Do Dogs Feel The Same Emotions As Humans?
Like us humans, from unusually tiny dogs that don’t grow to your regular sized ones, dogs feel basic emotions as a reaction to external stimuli. Much like how our brain makes us feel hunger, pain, excitement and the like, your dog’s brain similarly works that way as well.
As babies, we only register a few emotions from birth. However, as we grow older, we slowly start to develop other emotions and feelings aside from excitement. During the early stages of a child, usually from one to two years old, that child develops emotions such as distress, contentment, disgust, fear, joy and anger.

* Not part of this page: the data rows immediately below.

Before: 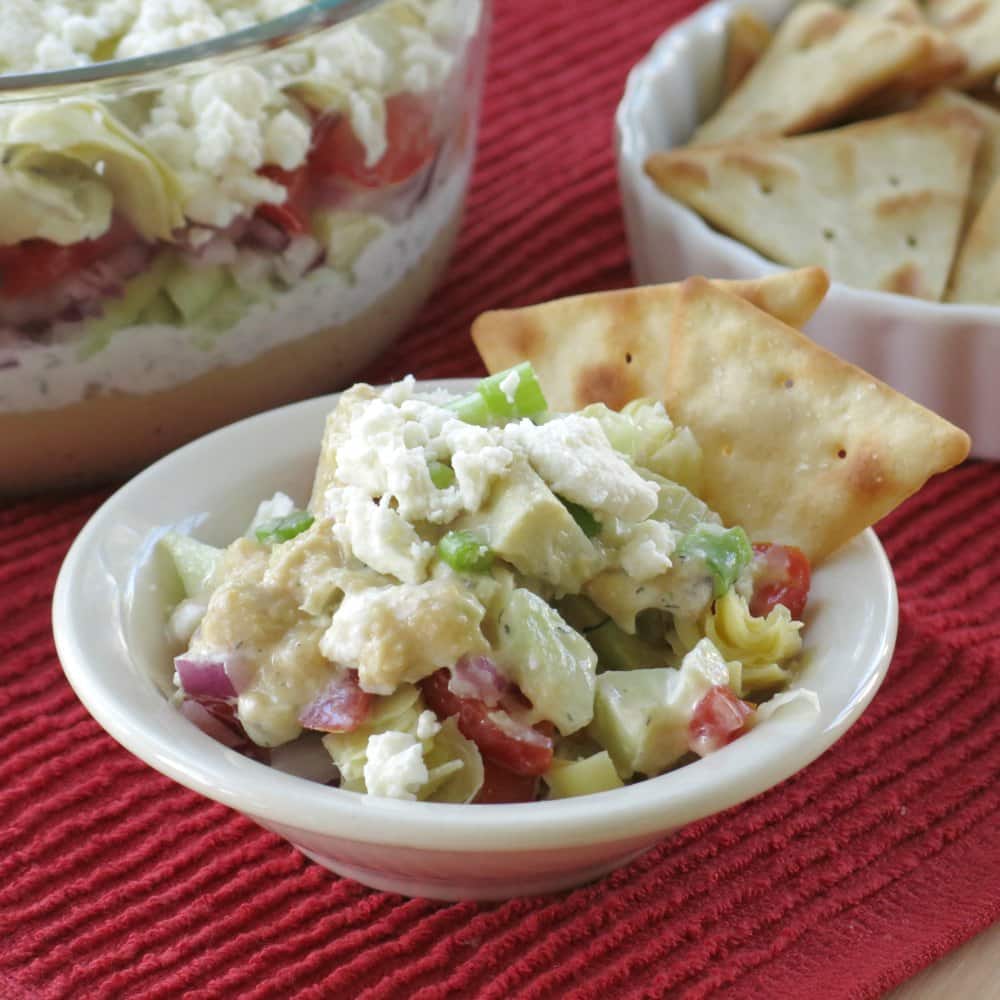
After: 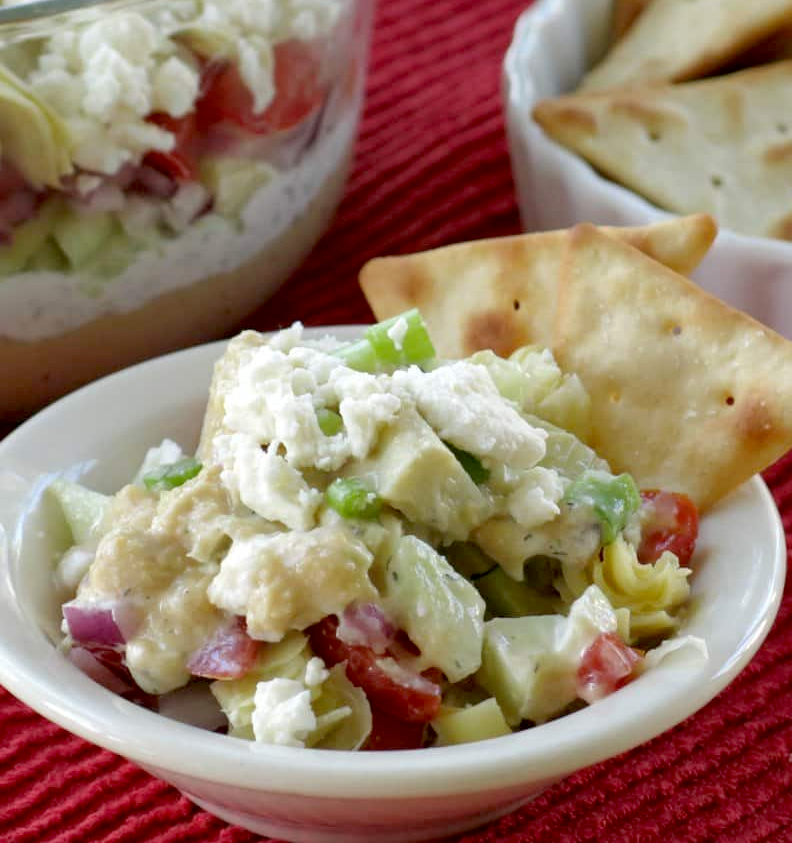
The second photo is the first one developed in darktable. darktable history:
crop: left 11.225%, top 5.381%, right 9.565%, bottom 10.314%
local contrast: mode bilateral grid, contrast 15, coarseness 36, detail 105%, midtone range 0.2
exposure: black level correction 0.016, exposure -0.009 EV, compensate highlight preservation false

When the baby wants to poo or pee, they express distress.
Once they get they daily dose of milk, they feel contentment, especially after burping. However, it is only until later on that a child experiences shyness, love/affection then shame, pride, guilt or contempt.
This is because, these are complex emotions that aren’t only reactions to external stimuli. These are emotions we associate with experiences. Your pooch also goes through the same process. However, they stop at affection.
Interpreting Your Dog’s SIgnals
Now that the big question is solved, the only thing left to do is understanding our dog’s signals and reciprocating them. Just because you aren’t sure if your pet feels the same emotions as you, doesn’t mean you don’t have to reciprocate.
- Funnily, it is proven that our dogs have the ability to sense our emotions strongly. This is also why when you’re in a good mood, your dog can be very playful. However, if you feel sad or stressed, you would probably just see him or her taking a spot next to you, nuzzling you.
- We human, should also do the same. If your dog’s eyes look bright and his/her tail is wagging, it’s probably time for a walk or a game. If he/she makes unusual noises, maybe he or she is feeling uncomfortable. Try taking your pooch out for a potty break.
- And finally, if your dog seems to be avoiding you or even food and treats, a little hug, pet and kiss would probably help ease his/her sadness. Don’t be afraid to try talking to your dog, even if you know they won’t answer in human language.
Dogs associate words and sounds with experiences. Chances are, when you tell him or her you love him while looking into their eyes, they understand. They can and will feel your love.
Bottomline: Unconditional Love
Whether or not it is scientifically proven that our dogs love us, either as a friend, family or owner, it can’t be denied that our dogs care for us. It is probably because you feed and bathe him regularly or give him treats, but isn’t it quite the same for us humans as well?
We feel a strong sense of attachment to people who also care for us. In turn, our dogs try their best to protect us and even shower us with affection when they sense that we are upset. At the end of the day, your pooch deserves your love, unconditionally.